What to work on: Would you return, word for word, the lines of the data below from the line with "(plotframeref no)" through the line with "(at 99.3 52.86))", and no others?

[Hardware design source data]
------------------------------

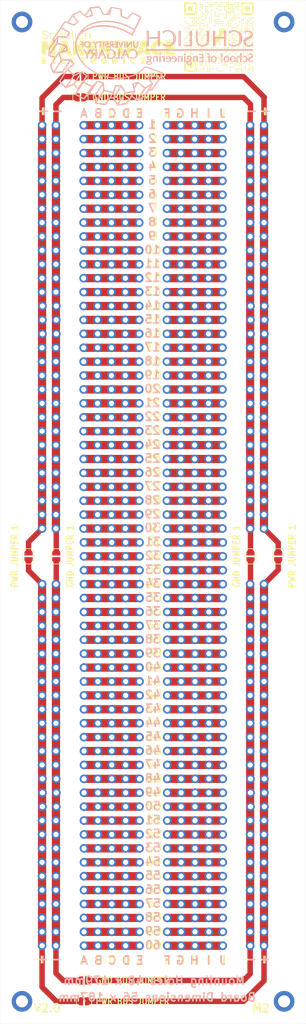
<source format=kicad_pcb>
(kicad_pcb
	(version 20240108)
	(generator "pcbnew")
	(generator_version "8.0")
	(general
		(thickness 1.6)
		(legacy_teardrops no)
	)
	(paper "A4" portrait)
	(layers
		(0 "F.Cu" signal)
		(31 "B.Cu" signal)
		(32 "B.Adhes" user "B.Adhesive")
		(33 "F.Adhes" user "F.Adhesive")
		(34 "B.Paste" user)
		(35 "F.Paste" user)
		(36 "B.SilkS" user "B.Silkscreen")
		(37 "F.SilkS" user "F.Silkscreen")
		(38 "B.Mask" user)
		(39 "F.Mask" user)
		(40 "Dwgs.User" user "User.Drawings")
		(41 "Cmts.User" user "User.Comments")
		(42 "Eco1.User" user "User.Eco1")
		(43 "Eco2.User" user "User.Eco2")
		(44 "Edge.Cuts" user)
		(45 "Margin" user)
		(46 "B.CrtYd" user "B.Courtyard")
		(47 "F.CrtYd" user "F.Courtyard")
		(48 "B.Fab" user)
		(49 "F.Fab" user)
		(50 "User.1" user)
		(51 "User.2" user)
		(52 "User.3" user)
		(53 "User.4" user)
		(54 "User.5" user)
		(55 "User.6" user)
		(56 "User.7" user)
		(57 "User.8" user)
		(58 "User.9" user)
	)
	(setup
		(stackup
			(layer "F.SilkS"
				(type "Top Silk Screen")
			)
			(layer "F.Paste"
				(type "Top Solder Paste")
			)
			(layer "F.Mask"
				(type "Top Solder Mask")
				(thickness 0.01)
			)
			(layer "F.Cu"
				(type "copper")
				(thickness 0.035)
			)
			(layer "dielectric 1"
				(type "core")
				(thickness 1.51)
				(material "FR4")
				(epsilon_r 4.5)
				(loss_tangent 0.02)
			)
			(layer "B.Cu"
				(type "copper")
				(thickness 0.035)
			)
			(layer "B.Mask"
				(type "Bottom Solder Mask")
				(thickness 0.01)
			)
			(layer "B.Paste"
				(type "Bottom Solder Paste")
			)
			(layer "B.SilkS"
				(type "Bottom Silk Screen")
			)
			(layer "F.SilkS"
				(type "Top Silk Screen")
			)
			(layer "F.Paste"
				(type "Top Solder Paste")
			)
			(layer "F.Mask"
				(type "Top Solder Mask")
				(thickness 0.01)
			)
			(layer "F.Cu"
				(type "copper")
				(thickness 0.035)
			)
			(layer "dielectric 2"
				(type "core")
				(thickness 1.51)
				(material "FR4")
				(epsilon_r 4.5)
				(loss_tangent 0.02)
			)
			(layer "B.Cu"
				(type "copper")
				(thickness 0.035)
			)
			(layer "B.Mask"
				(type "Bottom Solder Mask")
				(thickness 0.01)
			)
			(layer "B.Paste"
				(type "Bottom Solder Paste")
			)
			(layer "B.SilkS"
				(type "Bottom Silk Screen")
			)
			(copper_finish "None")
			(dielectric_constraints no)
		)
		(pad_to_mask_clearance 0)
		(allow_soldermask_bridges_in_footprints no)
		(pcbplotparams
			(layerselection 0x00010f0_ffffffff)
			(plot_on_all_layers_selection 0x0000000_00000000)
			(disableapertmacros no)
			(usegerberextensions yes)
			(usegerberattributes no)
			(usegerberadvancedattributes no)
			(creategerberjobfile no)
			(dashed_line_dash_ratio 12.000000)
			(dashed_line_gap_ratio 3.000000)
			(svgprecision 4)
			(plotframeref no)
			(viasonmask no)
			(mode 1)
			(useauxorigin no)
			(hpglpennumber 1)
			(hpglpenspeed 20)
			(hpglpendiameter 15.000000)
			(pdf_front_fp_property_popups yes)
			(pdf_back_fp_property_popups yes)
			(dxfpolygonmode yes)
			(dxfimperialunits yes)
			(dxfusepcbnewfont yes)
			(psnegative no)
			(psa4output no)
			(plotreference yes)
			(plotvalue no)
			(plotfptext yes)
			(plotinvisibletext no)
			(sketchpadsonfab no)
			(subtractmaskfromsilk yes)
			(outputformat 1)
			(mirror no)
			(drillshape 0)
			(scaleselection 1)
			(outputdirectory "E:/Makerspace_Perfboards/Perfboard_1_Tall_Gerbs/")
		)
	)
	(net 0 "")
	(footprint "MountingHole:MountingHole_2.2mm_M2_DIN965_Pad_TopBottom" (layer "F.Cu") (at 88 34))
	(footprint "SparkFun-Connector:1x01" (layer "F.Cu") (at 99.36 149.38))
	(footprint "SparkFun-Connector:1x01" (layer "F.Cu") (at 132.32 65.56))
	(footprint "SparkFun-Connector:1x01" (layer "F.Cu") (at 109.46 73.18))
	(footprint "SparkFun-Connector:1x01" (layer "F.Cu") (at 91.68 195.1))
	(footprint "SparkFun-Connector:1x01" (layer "F.Cu") (at 119.62 93.5))
	(footprint "SparkFun-Connector:1x01" (layer "F.Cu") (at 129.84 177.32))
	(footprint "SparkFun-Connector:1x01" (layer "F.Cu") (at 124.7 121.44))
	(footprint "SparkFun-Connector:1x01" (layer "F.Cu") (at 101.9 139.22))
	(footprint "SparkFun-Connector:1x01" (layer "F.Cu") (at 124.76 141.76))
	(footprint "SparkFun-Connector:1x01" (layer "F.Cu") (at 124.76 134.14))
	(footprint "SparkFun-Connector:1x01" (layer "F.Cu") (at 106.98 169.7))
	(footprint "SparkFun-Connector:1x01" (layer "F.Cu") (at 132.32 190.02))
	(footprint "SparkFun-Connector:1x01" (layer "F.Cu") (at 106.98 149.38))
	(footprint "SparkFun-Connector:1x01" (layer "F.Cu") (at 109.52 172.24))
	(footprint "SparkFun-Connector:1x01" (layer "F.Cu") (at 119.62 118.9))
	(footprint "SparkFun-Connector:1x01" (layer "F.Cu") (at 94.22 159.54))
	(footprint "SparkFun-Connector:1x01" (layer "F.Cu") (at 101.9 187.48))
	(footprint "SparkFun-Connector:1x01" (layer "F.Cu") (at 106.98 182.4))
	(footprint "SparkFun-Connector:1x01" (layer "F.Cu") (at 119.68 200.18))
	(footprint "SparkFun-Connector:1x01" (layer "F.Cu") (at 122.22 177.32))
	(footprint "SparkFun-Connector:1x01" (layer "F.Cu") (at 104.44 177.32))
	(footprint "SparkFun-Connector:1x01" (layer "F.Cu") (at 99.3 52.86))
	(footprint "SparkFun-Connector:1x01" (layer "F.Cu") (at 109.52 149.38))
	(footprint "SparkFun-Connector:1x01" (layer "F.Cu") (at 99.36 159.54))
	(footprint "SparkFun-Connector:1x01" (layer "F.Cu") (at 119.62 126.52))
	(footprint "SparkFun-Connector:1x01" (layer "F.Cu") (at 99.3 113.82))
	(footprint "SparkFun-Connector:1x01" (layer "F.Cu") (at 109.52 144.3))
	(footprint "SparkFun-Connector:1x01" (layer "F.Cu") (at 122.22 202.72))
	(footprint "SparkFun-Connector:1x01" (layer "F.Cu") (at 99.3 123.98))
	(footprint "SparkFun-Connector:1x01" (layer "F.Cu") (at 99.3 88.42))
	(footprint "SparkFun-Connector:1x01" (layer "F.Cu") (at 119.62 108.74))
	(footprint "SparkFun-Connector:1x01" (layer "F.Cu") (at 106.92 70.64))
	(footprint "SparkFun-Connector:1x01" (layer "F.Cu") (at 117.14 129.06))
	(footprint "SparkFun-Connector:1x01" (layer "F.Cu") (at 117.08 70.64))
	(footprint "SparkFun-Connector:1x01" (layer "F.Cu") (at 91.74 88.42))
	(footprint "SparkFun-Connector:1x01" (layer "F.Cu") (at 119.62 90.96))
	(footprint "SparkFun-Connector:1x01" (layer "F.Cu") (at 117.08 52.86))
	(footprint "SparkFun-Connector:1x01" (layer "F.Cu") (at 124.7 108.74))
	(footprint "SparkFun-Connector:1x01" (layer "F.Cu") (at 124.76 139.22))
	(footprint "SparkFun-Connector:1x01" (layer "F.Cu") (at 101.9 129.06))
	(footprint "SparkFun-Connector:1x01" (layer "F.Cu") (at 106.92 121.44))
	(footprint "SparkFun-Connector:1x01" (layer "F.Cu") (at 117.08 121.44))
	(footprint "SparkFun-Connector:1x01" (layer "F.Cu") (at 114.6 159.54))
	(footprint "SparkFun-Connector:1x01" (layer "F.Cu") (at 109.46 101.12))
	(footprint "SparkFun-Connector:1x01" (layer "F.Cu") (at 122.22 129.06))
	(footprint "SparkFun-Connector:1x01" (layer "F.Cu") (at 104.44 141.76))
	(footprint "SparkFun-Connector:1x01" (layer "F.Cu") (at 99.3 98.58))
	(footprint "SparkFun-Connector:1x01" (layer "F.Cu") (at 91.68 116.36))
	(footprint "SparkFun-Connector:1x01" (layer "F.Cu") (at 132.32 149.38))
	(footprint "SparkFun-Connector:1x01" (layer "F.Cu") (at 117.14 136.68))
	(footprint "SparkFun-Connector:1x01" (layer "F.Cu") (at 91.68 202.72))
	(footprint "SparkFun-Connector:1x01" (layer "F.Cu") (at 91.68 80.8))
	(footprint "SparkFun-Connector:1x01" (layer "F.Cu") (at 94.22 182.4))
	(footprint "SparkFun-Connector:1x01" (layer "F.Cu") (at 122.16 93.5))
	(footprint "SparkFun-Connector:1x01" (layer "F.Cu") (at 104.38 68.1))
	(footprint "SparkFun-Connector:1x01" (layer "F.Cu") (at 117.14 187.48))
	(footprint "SparkFun-Connector:1x01" (layer "F.Cu") (at 94.22 154.46))
	(footprint "SparkFun-Connector:1x01" (layer "F.Cu") (at 114.54 80.8))
	(footprint "SparkFun-Connector:1x01" (layer "F.Cu") (at 124.7 123.98))
	(footprint "SparkFun-Connector:1x01" (layer "F.Cu") (at 99.3 75.72))
	(footprint "SparkFun-Connector:1x01" (layer "F.Cu") (at 117.08 85.88))
	(footprint "SparkFun-Connector:1x01" (layer "F.Cu") (at 91.68 70.64))
	(footprint "SparkFun-Connector:1x01" (layer "F.Cu") (at 117.08 118.9))
	(footprint "SparkFun-Connector:1x01" (layer "F.Cu") (at 129.78 57.94))
	(footprint "SparkFun-Connector:1x01" (layer "F.Cu") (at 119.68 134.14))
	(footprint "SparkFun-Connector:1x01" (layer "F.Cu") (at 109.52 200.18))
	(footprint "SparkFun-Connector:1x01" (layer "F.Cu") (at 117.14 164.62))
	(footprint "SparkFun-Connector:1x01" (layer "F.Cu") (at 109.46 98.58))
	(footprint "SparkFun-Connector:1x01" (layer "F.Cu") (at 104.38 90.96))
	(footprint "SparkFun-Connector:1x01" (layer "F.Cu") (at 132.32 169.7))
	(footprint "SparkFun-Connector:1x01" (layer "F.Cu") (at 114.54 123.98))
	(footprint "SparkFun-Connector:1x01" (layer "F.Cu") (at 129.78 78.26))
	(footprint "SparkFun-Connector:1x01" (layer "F.Cu") (at 104.44 134.14))
	(footprint "SparkFun-Connector:1x01" (layer "F.Cu") (at 122.16 126.52))
	(footprint "SparkFun-Connector:1x01" (layer "F.Cu") (at 94.22 75.72))
	(footprint "SparkFun-Connector:1x01" (layer "F.Cu") (at 99.36 174.78))
	(footprint "SparkFun-Connector:1x01" (layer "F.Cu") (at 132.32 164.62))
	(footprint "SparkFun-Connector:1x01" (layer "F.Cu") (at 119.62 52.86))
	(footprint "SparkFun-Connector:1x01" (layer "F.Cu") (at 119.68 177.32))
	(footprint "SparkFun-Connector:1x01" (layer "F.Cu") (at 124.7 57.94))
	(footprint "SparkFun-Connector:1x01" (layer "F.Cu") (at 122.16 113.82))
	(footprint "SparkFun-Connector:1x01" (layer "F.Cu") (at 114.6 192.56))
	(footprint "SparkFun-Connector:1x01" (layer "F.Cu") (at 91.68 197.64))
	(footprint "SparkFun-Connector:1x01" (layer "F.Cu") (at 94.22 164.62))
	(footprint "SparkFun-Connector:1x01" (layer "F.Cu") (at 101.9 177.32))
	(footprint "SparkFun-Connector:1x01" (layer "F.Cu") (at 114.54 101.12))
	(footprint "SparkFun-Connector:1x01" (layer "F.Cu") (at 109.46 106.2))
	(footprint "SparkFun-Connector:1x01" (layer "F.Cu") (at 101.84 75.72))
	(footprint "SparkFun-Connector:1x01" (layer "F.Cu") (at 99.36 200.18))
	(footprint "SparkFun-Connector:1x01" (layer "F.Cu") (at 117.08 116.36))
	(footprint "SparkFun-Connector:1x01" (layer "F.Cu") (at 94.22 63.02))
	(footprint "SparkFun-Connector:1x01" (layer "F.Cu") (at 106.98 164.62))
	(footprint "SparkFun-Connector:1x01" (layer "F.Cu") (at 101.9 131.6))
	(footprint "SparkFun-Connector:1x01" (layer "F.Cu") (at 122.22 136.68))
	(footprint "SparkFun-Connector:1x01" (layer "F.Cu") (at 129.78 149.38))
	(footprint "SparkFun-Connector:1x01" (layer "F.Cu") (at 101.9 144.3))
	(footprint "SparkFun-Connector:1x01" (layer "F.Cu") (at 119.68 131.6))
	(footprint "SparkFun-Connector:1x01" (layer "F.Cu") (at 124.76 195.1))
	(footprint "SparkFun-Connector:1x01" (layer "F.Cu") (at 129.78 96.04))
	(footprint "SparkFun-Connector:1x01" (layer "F.Cu") (at 94.22 118.9))
	(footprint "SparkFun-Connector:1x01" (layer "F.Cu") (at 106.98 134.14))
	(footprint "SparkFun-Connector:1x01" (layer "F.Cu") (at 122.22 162.08))
	(footprint "SparkFun-Connector:1x01" (layer "F.Cu") (at 109.46 55.4))
	(footprint "SparkFun-Connector:1x01" (layer "F.Cu") (at 99.36 134.14))
	(footprint "SparkFun-Connector:1x01" (layer "F.Cu") (at 106.92 60.48))
	(footprint "SparkFun-Connector:1x01" (layer "F.Cu") (at 119.62 85.88))
	(footprint "SparkFun-Connector:1x01" (layer "F.Cu") (at 91.68 146.84))
	(footprint "SparkFun-Connector:1x01" (layer "F.Cu") (at 104.38 78.26))
	(footprint "SparkFun-Connector:1x01" (layer "F.Cu") (at 94.22 195.1))
	(footprint "SparkFun-Connector:1x01" (layer "F.Cu") (at 106.92 65.56))
	(footprint "SparkFun-Connector:1x01" (layer "F.Cu") (at 122.22 134.14))
	(footprint "SparkFun-Connector:1x01" (layer "F.Cu") (at 129.78 113.82))
	(footprint "SparkFun-Connector:1x01" (layer "F.Cu") (at 99.36 202.72))
	(footprint "SparkFun-Connector:1x01" (layer "F.Cu") (at 119.62 113.82))
	(footprint "SparkFun-Connector:1x01" (layer "F.Cu") (at 104.38 96.04))
	(footprint "SparkFun-Connector:1x01" (layer "F.Cu") (at 122.16 65.56))
	(footprint "SparkFun-Connector:1x01"
		(layer "F.Cu")
		(uuid "259bb454-6b25-4b61-84c4-865cfbc4e1a6")
		(at 94.22 96.04)
		(tags "SparkFun")
		(property "Reference" "Ref**7"
			(at 0 -1.27 0)
			(layer "F.Fab")
			(hide yes)
			(uuid "c03a3eb9-64e9-4c17-bdfa-c24985869769")
			(effects
				(font
					(size 0.5 0.5)
					(thickness 0.1)
				)
			)
		
... [1920158 chars truncated]
</source>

------------------------------

Result of the task:
			(plotframeref no)
			(viasonmask no)
			(mode 1)
			(useauxorigin no)
			(hpglpennumber 1)
			(hpglpenspeed 20)
			(hpglpendiameter 15.000000)
			(pdf_front_fp_property_popups yes)
			(pdf_back_fp_property_popups yes)
			(dxfpolygonmode yes)
			(dxfimperialunits yes)
			(dxfusepcbnewfont yes)
			(psnegative no)
			(psa4output no)
			(plotreference yes)
			(plotvalue no)
			(plotfptext yes)
			(plotinvisibletext no)
			(sketchpadsonfab no)
			(subtractmaskfromsilk yes)
			(outputformat 1)
			(mirror no)
			(drillshape 0)
			(scaleselection 1)
			(outputdirectory "E:/Makerspace_Perfboards/Perfboard_1_Tall_Gerbs/")
		)
	)
	(net 0 "")
	(footprint "MountingHole:MountingHole_2.2mm_M2_DIN965_Pad_TopBottom" (layer "F.Cu") (at 88 34))
	(footprint "SparkFun-Connector:1x01" (layer "F.Cu") (at 99.36 149.38))
	(footprint "SparkFun-Connector:1x01" (layer "F.Cu") (at 132.32 65.56))
	(footprint "SparkFun-Connector:1x01" (layer "F.Cu") (at 109.46 73.18))
	(footprint "SparkFun-Connector:1x01" (layer "F.Cu") (at 91.68 195.1))
	(footprint "SparkFun-Connector:1x01" (layer "F.Cu") (at 119.62 93.5))
	(footprint "SparkFun-Connector:1x01" (layer "F.Cu") (at 129.84 177.32))
	(footprint "SparkFun-Connector:1x01" (layer "F.Cu") (at 124.7 121.44))
	(footprint "SparkFun-Connector:1x01" (layer "F.Cu") (at 101.9 139.22))
	(footprint "SparkFun-Connector:1x01" (layer "F.Cu") (at 124.76 141.76))
	(footprint "SparkFun-Connector:1x01" (layer "F.Cu") (at 124.76 134.14))
	(footprint "SparkFun-Connector:1x01" (layer "F.Cu") (at 106.98 169.7))
	(footprint "SparkFun-Connector:1x01" (layer "F.Cu") (at 132.32 190.02))
	(footprint "SparkFun-Connector:1x01" (layer "F.Cu") (at 106.98 149.38))
	(footprint "SparkFun-Connector:1x01" (layer "F.Cu") (at 109.52 172.24))
	(footprint "SparkFun-Connector:1x01" (layer "F.Cu") (at 119.62 118.9))
	(footprint "SparkFun-Connector:1x01" (layer "F.Cu") (at 94.22 159.54))
	(footprint "SparkFun-Connector:1x01" (layer "F.Cu") (at 101.9 187.48))
	(footprint "SparkFun-Connector:1x01" (layer "F.Cu") (at 106.98 182.4))
	(footprint "SparkFun-Connector:1x01" (layer "F.Cu") (at 119.68 200.18))
	(footprint "SparkFun-Connector:1x01" (layer "F.Cu") (at 122.22 177.32))
	(footprint "SparkFun-Connector:1x01" (layer "F.Cu") (at 104.44 177.32))
	(footprint "SparkFun-Connector:1x01" (layer "F.Cu") (at 99.3 52.86))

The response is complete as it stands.